# Problem requirements:
Extract all lines that hold "foxly" from the records below.

(Stored data)
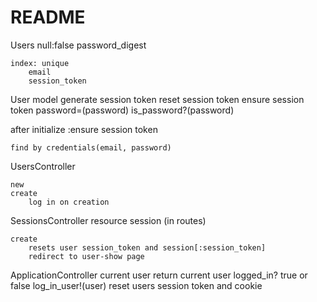 # README

Users
	null:false 
	password_digest

	index: unique	
		email
		session_token


User model
	generate session token
	reset session token
	ensure session token
	password=(password)
	is_password?(password)

after initialize :ensure session token
	
	find by credentials(email, password)


UsersController

	new
	create
		log in on creation


SessionsController
	resource session (in routes)

	create
		resets user session_token and session[:session_token]
		redirect to user-show page

ApplicationController
	current user
		return current user
	logged_in?
		true or false
	log_in_user!(user)
		reset users session token and cookie
	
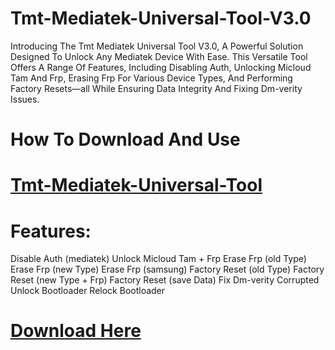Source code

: # Tmt-Mediatek-Universal-Tool-V3.0
Introducing The Tmt Mediatek Universal Tool V3.0, A Powerful Solution Designed To Unlock Any Mediatek Device With Ease. This Versatile Tool Offers A Range Of Features, Including Disabling Auth, Unlocking Micloud Tam And Frp, Erasing Frp For Various Device Types, And Performing Factory Resets—all While Ensuring Data Integrity And Fixing Dm-verity Issues.
# How To Download And Use
# [Tmt-Mediatek-Universal-Tool]([https://foxly.link/KBqgK6](https://youtu.be/Kj05TTgBGPw))
# Features:
Disable Auth (mediatek)
Unlock Micloud Tam + Frp
Erase Frp (old Type)
Erase Frp (new Type)
Erase Frp (samsung)
Factory Reset (old Type)
Factory Reset (new Type + Frp)
Factory Reset (save Data)
Fix Dm-verity Corrupted
Unlock Bootloader
Relock Bootloader
# [Download Here](https://foxly.link/KBqgK6)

# Written reply:
# [Tmt-Mediatek-Universal-Tool]([https://foxly.link/KBqgK6](https://youtu.be/Kj05TTgBGPw))
# [Download Here](https://foxly.link/KBqgK6)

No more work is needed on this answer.